Güç zaafı, güçe bu kadar ihtiyaç duymak,teslim olmak, insanın bilinç altında krallık kurdurur.Ona, buna barkot takar; hipermarketlerdeki barkotsuz mallar gibi.O takdirde insan bilincinden hiç bir fikir,  içindeki  " krallığın" etiketi olmadan  çıkamaz. Her hareketinde, yönsemede, kurguda bu krallık  bizden vize ister.Hatta dışarıda  öyle yerleşiklik, hakimiyet  oluşturur ki genel güç anlayışımızı analık güç testlerine kadar indirgetir. O anda kim güçlüyse içten ona teslim oluruz.
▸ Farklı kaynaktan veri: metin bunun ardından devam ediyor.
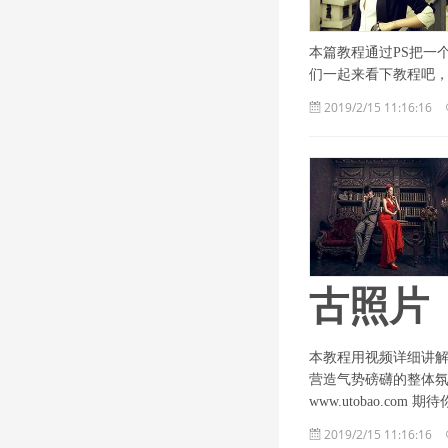
本篇教程通过PS把一
们一起来看下教程吧
2019/2/15 11:16:16
古照片
本教程用视频详细讲
营造气势磅礴的整体氛
www.utobao.com
2019/2/15 11:16:16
Buna kitap, "dışa çıkaramadığın, gücün yetmediğinde, içten buğz edersin.."  diyor.

....

Sanırım tapıcılığın esini budur. "Olmak ya da olmamak; bütün mesele bu kadar değil,  bunun kaynağındaki güçtür; asıl mesele, güçlü olmak ya da olmamaktır!" sentezine  ulaşmış  oluyoruz.  Sorgulamayı bırakmamamız da bundan; daima güçten şüphe duymak. Kısa yaşantımızda dünyanın çok yerinde eziyetin, savaşın, yokluğun binbir halini izliyoruz. Eksik olanı adeta belletiyorlar; "güçlü olmanız gerekir."

Çoklaşmalar,

Adaletin tersini zulüm olarak biliyoruz; güç ise bu iki kutbun akımı. Güç adaletin elindeyse adil sistem; kötünün elindeyse zalim sistem sonucuna ulaşıyoruz. Sahiden böyle mi ? Güç adaletin karşısında, başka bir kutup, uzak tutulması gereken bir kuvvet olamaz mı? "her şeyin çifti" iki üstü çokluk olamaz mı? Basitliğin komplekste geçerliği ipin ucunu kaçırmak istemeyen, tekrar geri dönmek isteyen  Mağara araştırıcısı  içindir.Evirilmiş, gelişmiş sistemde kutuplar doğal olarak çoğalacaktır.

Bu yüzden tarihsel çevrimimiz aynı sonuçlara varmış olamaz mı?